The transaction presents numerous strategic and financial benefits. It increases Peabody’s exposure to premium hard coking coal, essential for meeting rising demand in key Asian markets, which have driven global steel demand growth. The proximity of the acquired mines to these markets creates substantial opportunities to serve customers better. Peabody anticipates annual synergies of approximately $100 million, which will be realized through efficiencies in office operations, administrative savings, and marketing opportunities.
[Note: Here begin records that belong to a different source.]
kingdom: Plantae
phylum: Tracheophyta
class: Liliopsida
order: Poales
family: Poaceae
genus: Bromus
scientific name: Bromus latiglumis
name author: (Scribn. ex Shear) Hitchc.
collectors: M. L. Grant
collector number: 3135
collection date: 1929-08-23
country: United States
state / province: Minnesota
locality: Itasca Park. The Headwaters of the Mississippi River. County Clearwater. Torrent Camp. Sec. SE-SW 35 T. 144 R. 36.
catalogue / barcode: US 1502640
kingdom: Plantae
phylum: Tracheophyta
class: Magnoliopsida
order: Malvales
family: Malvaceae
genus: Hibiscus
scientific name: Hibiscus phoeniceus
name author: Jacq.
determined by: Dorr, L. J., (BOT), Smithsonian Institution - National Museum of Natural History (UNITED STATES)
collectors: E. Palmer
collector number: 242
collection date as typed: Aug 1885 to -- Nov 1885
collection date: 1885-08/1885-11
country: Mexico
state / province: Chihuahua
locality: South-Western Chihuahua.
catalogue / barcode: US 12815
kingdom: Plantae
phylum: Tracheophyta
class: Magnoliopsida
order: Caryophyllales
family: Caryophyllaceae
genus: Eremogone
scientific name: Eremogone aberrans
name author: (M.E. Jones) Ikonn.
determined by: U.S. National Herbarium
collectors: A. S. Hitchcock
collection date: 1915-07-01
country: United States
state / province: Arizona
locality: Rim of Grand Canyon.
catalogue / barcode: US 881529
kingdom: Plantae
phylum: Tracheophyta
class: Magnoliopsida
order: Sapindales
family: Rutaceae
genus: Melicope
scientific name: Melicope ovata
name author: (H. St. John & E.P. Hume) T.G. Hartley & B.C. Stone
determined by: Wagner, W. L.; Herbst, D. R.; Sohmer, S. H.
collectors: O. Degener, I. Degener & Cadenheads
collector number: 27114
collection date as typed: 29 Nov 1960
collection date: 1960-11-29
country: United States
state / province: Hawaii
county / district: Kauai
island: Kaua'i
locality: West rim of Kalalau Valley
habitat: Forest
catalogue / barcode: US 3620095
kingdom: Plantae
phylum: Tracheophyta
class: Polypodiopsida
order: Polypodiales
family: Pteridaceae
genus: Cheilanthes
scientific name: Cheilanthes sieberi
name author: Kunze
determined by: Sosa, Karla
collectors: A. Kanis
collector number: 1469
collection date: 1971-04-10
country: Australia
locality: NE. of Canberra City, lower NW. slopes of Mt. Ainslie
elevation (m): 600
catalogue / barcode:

The acquisition is expected to enhance Peabody’s margins, with an anticipated Adjusted EBITDA margin of $65 to $70 per ton on the 11.3 million tons of coal from the acquisition.
Furthermore, the deal strengthens Peabody’s financial position. The company expects meaningful accretion to cash flows and anticipates an attractive 3.1x enterprise-value-to-EBITDA multiple based on 2026 projections. Peabody also sees the acquisition as a potential catalyst for a favorable re-rating of its valuation, given the stronger market multiples for metallurgical coal producers.
Peabody’s commitment to sustainability is reflected in the deal, which aligns with its ongoing efforts to reduce emissions and enhance environmental responsibility. The company is also pursuing joint ventures to develop solar power and battery storage on former mine sites.
The acquisition is subject to regulatory approvals and other customary closing conditions, with Peabody securing a bridge facility to finance the transaction. The deal is structured with a mix of upfront and deferred payments, along with contingent payments based on the successful restart of Grosvenor and a revenue-sharing agreement over five years.